EN LA MASVIDA


Hoy es domingo en la indecisa primavera de Barcelona (soleada, fresca). Hay ánimo de pausar más todavía un día que se anuncia distendido, sin otra ocupación que ver vivir (y notarse vivir). Según la acostumbrada paradoja que define a cualquier existencia (si uno la hace consciente), camino desde mi casa hasta el muy cercano cementerio de Sant Andreu. En seguida advierto que un cementerio enlaza muerte y vida, sin remedio. Tanto entrevero tal vez habría que entenderlo en la perspectiva girondiana de la masvida.

Lo muerto consiste en la pervivencia misma de campos santos, añeja costumbre de inhumar, inercia que remite a un mundo en el que se daban condiciones que hoy ya no existen:
- Creencia en la resurrección final de los cuerpos (la teología cristiana solía dejar la materialidad del cuerpo al albur de una parusía prometida, mientras hacía regir llanto y crujir de dientes);
- Un arraigo transgeneracional en el mismo humus. En el mundo previo a las emigraciones masivas, enterrar a alguien (como si fuera un árbol) implicaba asegurarle continuación de semilla a fallecidos que seguían rodeados por sus deudos, tal vez labriegos de las mismas parcelas.
Mirando las circunstancias actuales, un cementerio resulta un anacronismo, costumbre rancia que espera a ser superada (más tarde o más temprano) por el gesto realista e inapelable de la cremación.

Lo vivo son historias que palpitan en los túmulos y en sus letreros. El barrio de Sant Andreu albergó poblaciones variadas, de tres tipos principales. Obreros catalanes que desarrollaron sindicatos y comunas en lo que fue conocido como Barcelona de bandera roja. Oleadas de gallegos y andaluces emigrados a las factorías de la burguesía industrial. Pequeñas minorías de pueblos en busca de un rincón tranquilo donde refugiarse, trabajar y al final descansar. Dos minorías singulares dejaron huellas en el cementerio popular de Barcelona. Por un lado los gitanos (para los que el clima social y cultural de la ciudad fue desde hace más de un siglo un oasis): familias enteras trepadas al carro con mula, llegadas para trabajar como peones, criadores de animales, cantantes, artistas, traficantes. Bregados en luchas que, según recuerda la lápida, obligaban a pertenecer a bandas pendencieras, al borde (tal vez exterior) de la ley.

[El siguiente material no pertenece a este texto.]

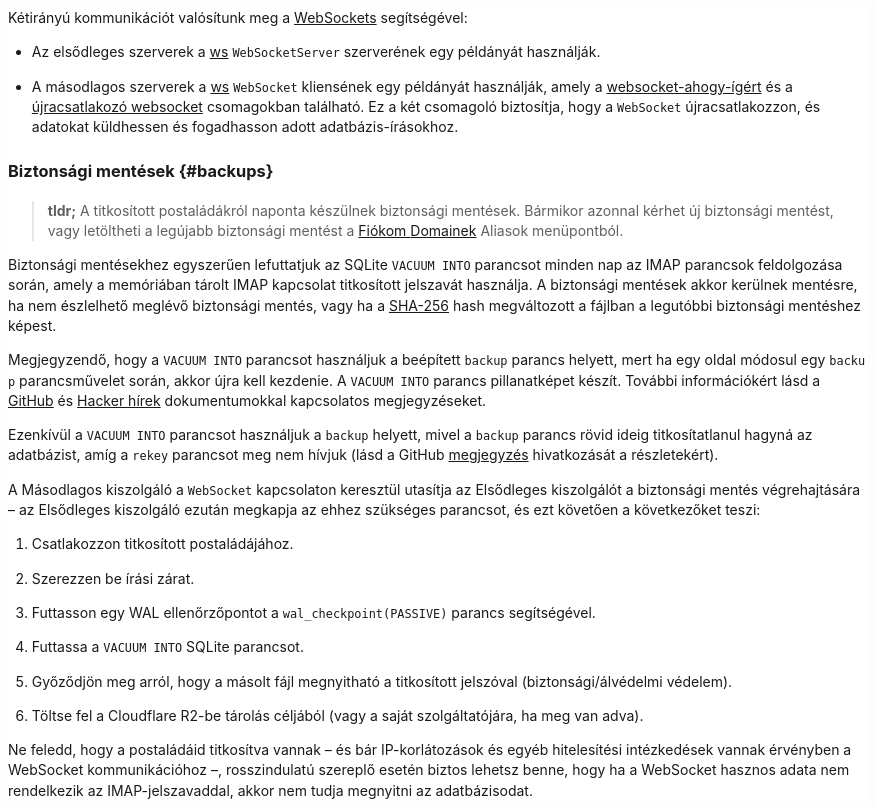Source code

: Kétirányú kommunikációt valósítunk meg a [WebSockets](https://developer.mozilla.org/en-US/docs/Web/API/WebSocket) segítségével:

* Az elsődleges szerverek a [ws](https://github.com/websockets/ws) `WebSocketServer` szerverének egy példányát használják.

* A másodlagos szerverek a [ws](https://github.com/websockets/ws) `WebSocket` kliensének egy példányát használják, amely a [websocket-ahogy-ígért](https://github.com/vitalets/websocket-as-promised) és a [újracsatlakozó websocket](https://github.com/opensumi/reconnecting-websocket) csomagokban található. Ez a két csomagoló biztosítja, hogy a `WebSocket` újracsatlakozzon, és adatokat küldhessen és fogadhasson adott adatbázis-írásokhoz.

### Biztonsági mentések {#backups}

> **tldr;** A titkosított postaládákról naponta készülnek biztonsági mentések. Bármikor azonnal kérhet új biztonsági mentést, vagy letöltheti a legújabb biztonsági mentést a <a href="/my-account/domains" target="_blank" rel="noopener noreferrer" class="alert-link">Fiókom <i class="fa fa-angle-right"></i> Domainek</a> <i class="fa fa-angle-right"></i> Aliasok menüpontból.

Biztonsági mentésekhez egyszerűen lefuttatjuk az SQLite `VACUUM INTO` parancsot minden nap az IMAP parancsok feldolgozása során, amely a memóriában tárolt IMAP kapcsolat titkosított jelszavát használja. A biztonsági mentések akkor kerülnek mentésre, ha nem észlelhető meglévő biztonsági mentés, vagy ha a [SHA-256](https://en.wikipedia.org/wiki/SHA-2) hash megváltozott a fájlban a legutóbbi biztonsági mentéshez képest.

Megjegyzendő, hogy a `VACUUM INTO` parancsot használjuk a beépített `backup` parancs helyett, mert ha egy oldal módosul egy `backup` parancsművelet során, akkor újra kell kezdenie. A `VACUUM INTO` parancs pillanatképet készít. További információkért lásd a [GitHub](https://github.com/benbjohnson/litestream.io/issues/56) és [Hacker hírek](https://news.ycombinator.com/item?id=31387556) dokumentumokkal kapcsolatos megjegyzéseket.

Ezenkívül a `VACUUM INTO` parancsot használjuk a `backup` helyett, mivel a `backup` parancs rövid ideig titkosítatlanul hagyná az adatbázist, amíg a `rekey` parancsot meg nem hívjuk (lásd a GitHub [megjegyzés](https://github.com/m4heshd/better-sqlite3-multiple-ciphers/issues/46#issuecomment-1468018927) hivatkozását a részletekért).

A Másodlagos kiszolgáló a `WebSocket` kapcsolaton keresztül utasítja az Elsődleges kiszolgálót a biztonsági mentés végrehajtására – az Elsődleges kiszolgáló ezután megkapja az ehhez szükséges parancsot, és ezt követően a következőket teszi:

1. Csatlakozzon titkosított postaládájához.

2. Szerezzen be írási zárat.

3. Futtasson egy WAL ellenőrzőpontot a `wal_checkpoint(PASSIVE)` parancs segítségével.

4. Futtassa a `VACUUM INTO` SQLite parancsot.

5. Győződjön meg arról, hogy a másolt fájl megnyitható a titkosított jelszóval (biztonsági/álvédelmi védelem).

6. Töltse fel a Cloudflare R2-be tárolás céljából (vagy a saját szolgáltatójára, ha meg van adva).



Ne feledd, hogy a postaládáid titkosítva vannak – és bár IP-korlátozások és egyéb hitelesítési intézkedések vannak érvényben a WebSocket kommunikációhoz –, rosszindulatú szereplő esetén biztos lehetsz benne, hogy ha a WebSocket hasznos adata nem rendelkezik az IMAP-jelszavaddal, akkor nem tudja megnyitni az adatbázisodat.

Por otro lado, un goteo de judíos procedentes de sitios distintos como Polonia, Rumania, Bulgaria, Alemania, Asia Menor o los países magrebíes del norte de África. Mirando las fechas de nacimiento y emigración se adivinan persecuciones y peligros mortales (no sería complicado verificarlo). Los apellidos varían según las lenguas de origen; no se ve voluntad de castellanizar muchos nombres. Emerge un tipo de judío distinto al de las migraciones latinoamericanas de los 70-80; y distintas obviamente al sustrato judío tradicional de los chuetas baleares o catalanes. En el cementerio queda registro de pequeñas familias llegadas en silencio, casi en secreto, agrupadas de a poco en el barrio donde vivía el resto de pobres de la ciudad. Como ocurre con las migraciones, los afortunados acabaron enriqueciendo la lista de apellidos ilustres: Levy, Cohen, Benarroch, Zara.

De modo sorprendente, la distribución de lápidas en este cementerio de Sant Andreu separa a dos pueblos a menudo aunados por la persecución (desde Isabel de Castilla a la Alemania nazi): junto a la entrada yacen los gitanos enriquecidos, ostentando su kitch en túmulos adornados con flores de eterno plástico; al llegar al fondo, visibles solo para los más curiosos, los judíos extienden sus tumbas desoladas, austeras, sin estatuas ni flores.